From a young age, Bonnie was the calming force among us. She rarely raised her voice, yet she always managed to get her message across; always managing to make you rethink your own stand in an argument or disagreement. Bonnie always treated you with respect, listened to your opinions and concerns with empathy and gave back gentle reflection and advice.
Bonnie was an amazing artist, never boasting about her talent but quick to share it; drawing artwork on the walls of her nieces and nephews nurseries, framing her sketches for wedding gifts, handing out an art piece just because you mentioned you “liked it.”
Bonnie was a pioneer in the area of Art Therapy. At a time when using art as a tool in psychology was new and bold, Bonnie believed in the method and would not be deterred when she got the doubtful look when explaining her chosen career. Her reputation preceded her and she was a highly recommended and sought after child therapist. Bonnie’s calm demeanor and tremendous capacity to love was the perfect combination for her field and she often used these gifts in our family interactions. Trust me, we needed a calming voice in our extended family.
To me, what truly defined Bonnie was her Faith and spirituality. Bonnie’s belief in God came from her parents, but her Faith was her own. Deep, genuine, unwavering, Bonnie believed in the power of prayer and in God’s plan. I envied her her Faith. When the rest of us were angry with her cancer diagnosis, Bonnie stayed true to herself and her Faith, believing a miracle would be hers. Over these past months, when Bonnie and I spoke about her Faith, I told her I envied her quiet, strong belief that God would heal her. I told her I wished I had her Faith but it just wasn’t in the cards for me, that I was a born doubter. She smiled and in that soft, knowing, Bonnie voice, told me it was okay to doubt….but she knew I had it in me, that she and God had Faith in me; I just needed Faith in myself. It was as if her Faith was the beacon from a light house, flashing its signal, beckoning everyone to it and to her.
As the Pajama Gang grew up, graduated HS and college, got married, had children, we continued to celebrate all of these milestones together. Back in 2008, our family gatherings started to become more somber as death crept into our lives. We decided then to recreate our Pajama Gang days by coming together on Cape Cod for a girls weekend. We included our younger siblings and indoctrinated them as honorary members of the Pajama Gang. Actually, I think they just indoctrinated themselves. But, we wouldn’t have had it any other way. Our theme was “leave your troubles at the front door.” We have continued this Pajama Gang tradition every year since. These past nine years, we have created memories that STILL include time outs on sofas. Our theme now is what happens on the Cape, stays on the Cape.
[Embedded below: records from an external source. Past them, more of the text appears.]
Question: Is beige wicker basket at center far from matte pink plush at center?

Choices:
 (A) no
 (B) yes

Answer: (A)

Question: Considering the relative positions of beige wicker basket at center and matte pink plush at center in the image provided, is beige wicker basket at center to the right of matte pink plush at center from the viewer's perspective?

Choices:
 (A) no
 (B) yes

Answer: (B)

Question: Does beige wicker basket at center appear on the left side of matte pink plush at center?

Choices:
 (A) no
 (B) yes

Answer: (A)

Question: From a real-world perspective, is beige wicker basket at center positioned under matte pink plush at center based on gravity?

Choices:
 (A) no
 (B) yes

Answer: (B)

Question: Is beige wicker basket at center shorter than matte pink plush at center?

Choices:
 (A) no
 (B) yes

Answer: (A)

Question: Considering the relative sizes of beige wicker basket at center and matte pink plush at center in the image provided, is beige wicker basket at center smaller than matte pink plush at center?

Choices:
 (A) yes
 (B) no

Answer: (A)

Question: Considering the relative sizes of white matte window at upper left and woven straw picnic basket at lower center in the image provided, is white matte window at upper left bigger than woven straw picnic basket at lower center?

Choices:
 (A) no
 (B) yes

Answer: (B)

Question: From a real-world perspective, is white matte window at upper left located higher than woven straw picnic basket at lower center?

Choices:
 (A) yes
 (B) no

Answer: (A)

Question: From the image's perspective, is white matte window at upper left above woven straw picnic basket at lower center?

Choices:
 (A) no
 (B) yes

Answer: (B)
Now one of our number has been claimed by the death we so hope to keep at bay for many years. I know Bonnie loved us. I know that even though she would not want us to mourn, she would understand our anger and sadness. I think she would like us to not stay angry for too long. Bonnie taught us that the world is filled with happiness and pain, with miracles and disappointments but Faith will get you through all of those things gently, patiently, and with forgiveness and love. I am grateful for those weekends spent with my cousins and with Bonnie. The memories will help to sustain us as we move forward in life without her.
Knowing Bonnie has made all who met her better for the meeting. We can keep Bonnie’s light alive by taking everything that was amazing about her and making it our own. I love you Bonnie, and I miss you. Rest easy, rest well. You have earned your place in Heaven. It was just too soon for you to go.